Posted on 9/28/17 at 9:00 pm to
Posted by Prof
Member since Jun 2013
42687 posts
Posted on 9/28/17 at 9:00 pm to
quote:

My momma didn't read any of those. She loved Lewis Grizzard. I've never read him, so I don't know what his humor is like.

I did just re-read 'As I Lay Dying' a couple weeks back. It's easier than 'The Sound and the Fury' (if not by much) and still sounds impressive when hitting up girls at the cotillion.


"As I Lay Dying" is one of my favorite novels. I read it in high school on the recommendation of an English teacher who knew I liked Faulkner. (Yeah I know how nerdy is liking Faulkner that young - I mean adults fake read him ). I was so taken with how the story was told that I wrote "My mother is a fish" on the sides of my kick arse Chuck Taylors. "Sound and the Fury" is great but I'd also recommend "Absalom, Absalom!" as Quentin's struggle with what it is to be southern stands to this day as the perfect illustration of what southerners of conscience and intellect struggle with.

My step-dad loved Lewis Grizzard and had a ton of his comedy tapes and as a kid we'd listen to them on long trips. I found his humor hilarious as a child but today I find it chauvinistic (in the classical sense where the word refers to regional prejudice or overzealous nationalism - seriously everyone should google the word because it's so associated with 'male chauvinism' that the true meaning has been lost.)

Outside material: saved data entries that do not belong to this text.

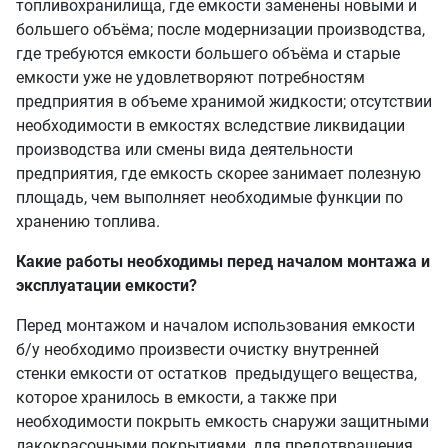
топливохранилища, где емкости заменены новыми и
большего объёма; после модернизации производства,
где требуются емкости большего объёма и старые
емкости уже не удовлетворяют потребностям
предприятия в объеме хранимой жидкости; отсутствии
необходимости в емкостях вследствие ликвидации
производства или смены вида деятельности
предприятия, где емкость скорее занимает полезную
площадь, чем выполняет необходимые функции по
хранению топлива.
Какие работы необходимы перед началом монтажа и
эксплуатации емкости?
Перед монтажом и началом использования емкости
б/у необходимо произвести очистку внутренней
стенки емкости от остатков предыдущего вещества,
которое хранилось в емкости, а также при
необходимости покрыть емкость снаружи защитными
лакокрасочными покрытиями, для предотвращения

That's not to say Grizzard is without merit. In columns and in his standup he had some wonderful insights. He's just problematic because in many ways he promoted some of the very things southerners need to shed in order to get on with our lives and improve the standing of so many things within our states.
Posted by AllbyMyRelf
Virginia
Member since Nov 2014
3331 posts
Posted on 9/28/17 at 10:30 pm to
Faulkner was a drunk who trolled people with poor punctuation
Posted by randomways
North Carolina
Member since Aug 2013
12988 posts
Posted on 9/28/17 at 10:40 pm to
quote:


"As I Lay Dying" is one of my favorite novels. I read it in high school on the recommendation of an English teacher who knew I liked Faulkner. (Yeah I know how nerdy is liking Faulkner that young - I mean adults fake read him ). I was so taken with how the story was told that I wrote "My mother is a fish" on the sides of my kick arse Chuck Taylors. "Sound and the Fury" is great but I'd also recommend "Absalom, Absalom!" as Quentin's struggle with what it is to be southern stands to this day as the perfect illustration of what southerners of conscience and intellect struggle with.

My step-dad loved Lewis Grizzard and had a ton of his comedy tapes and as a kid we'd listen to them on long trips. I found his humor hilarious as a child but today I find it chauvinistic (in the classical sense where the word refers to regional prejudice or overzealous nationalism - seriously everyone should google the word because it's so associated with 'male chauvinism' that the true meaning has been lost.)

That's not to say Grizzard is without merit. In columns and in his standup he had some wonderful insights. He's just problematic because in many ways he promoted some of the very things southerners need to shed in order to get on with our lives and improve the standing of so many things within our states.


My momma was very old-school South, so it makes sense she'd like something like that. Her whole branch of the family could be used as a promo for a much more authentic version of SCOTS.

I do love me some Faulkner too. There's just something about the Southern raconteur style that makes his stuff engrossing. I kinda twisted my brain with TSATF -- there were many times I wish Faulkner had gotten his way and printed the novel in 4 different font colors to mark when he changed characters in the middle of the damned sentences -- but I've read most of the major ones. "As I Lay Dying" is my favorite, with "Light in August" a close second.

Flannery is a favorite too, and one of my graduation presents from high school was a fancy edition of Eudora Welty stories. I wish I knew where it still was. My secret shame is that, while I've seen the "The Glass Menagerie" on stage, and "A Streetcar Named Desire" on both stage and screen, I've yet to read a single Tennessee Williams work on paper. I suppose, to Tennessee people, he's as much required reading as Faulkner is to us Mississippi folk.